Epicurus's argument is precise. All good and evil, he holds, consist in sensation. Death is the complete cessation of sensation. Therefore, when death is present, we are not; when we are present, death is not. The two can never be simultaneous, so death can never be experienced as a harm. To fear death is to fear something one will never encounter. This "deprivation argument" — that the dead are not there to be deprived of life — is one of the most discussed arguments in philosophy, and its logic is harder to refute than it may first appear.
Epicurus reinforces the argument with an analogy to the time before birth. No one is troubled by the eternity of non-existence that preceded their life. Why, then, should the eternity of non-existence that follows it be terrifying? If the blank before birth holds no horror, the blank after death should be equally indifferent. This "symmetry argument" — later developed and challenged by Lucretius and by modern philosophers — invites us to examine whether our dread of death is a coherent response or a confusion generated by imagining our own absence as if we were still present to experience it.

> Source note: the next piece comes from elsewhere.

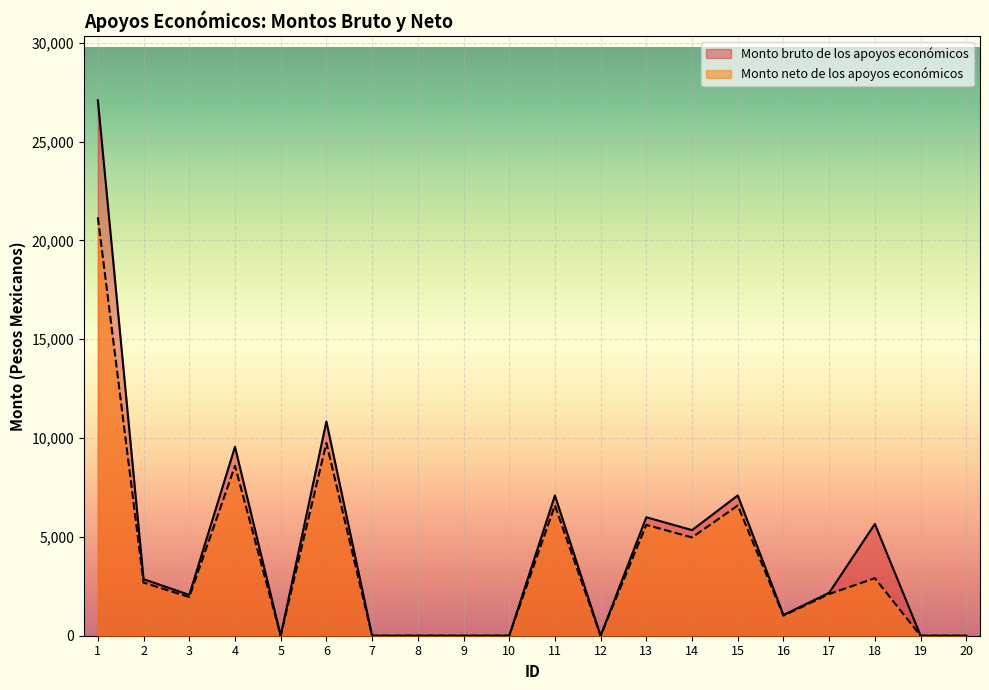

True or false: Monto neto de los apoyos económicos and Monto bruto de los apoyos económicos cross at least once.

False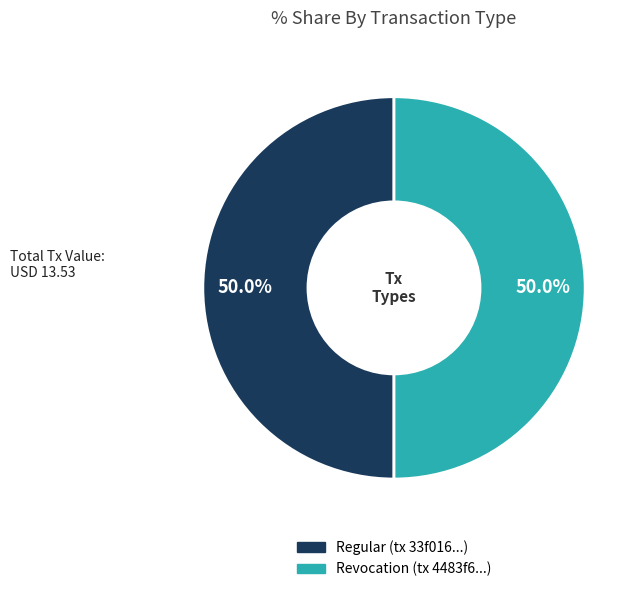

How much of the chart is everything except Revocation?

50.0%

The practical consequence of accepting that death is nothing to us is enormous. Once the fear of death is removed, an entire dimension of anxiety — about when one will die, how one will die, what happens after — simply stops generating suffering. Life is no longer shadowed by its terminus. The Epicurean can engage fully in the pleasures of friendship, philosophy, and the present moment without the pervasive background dread that otherwise colours human experience. To understand death correctly is, paradoxically, to be freed for life.
The argument appears in the Letter to Menoeceus and is also the subject of Lucretius's De Rerum Natura, Book III, where the symmetry argument is most elaborately developed. The deprivation objection — that the dead are harmed by being deprived of future good — is articulated by Thomas Nagel in "Death" (1970), the most influential modern response to the Epicurean position.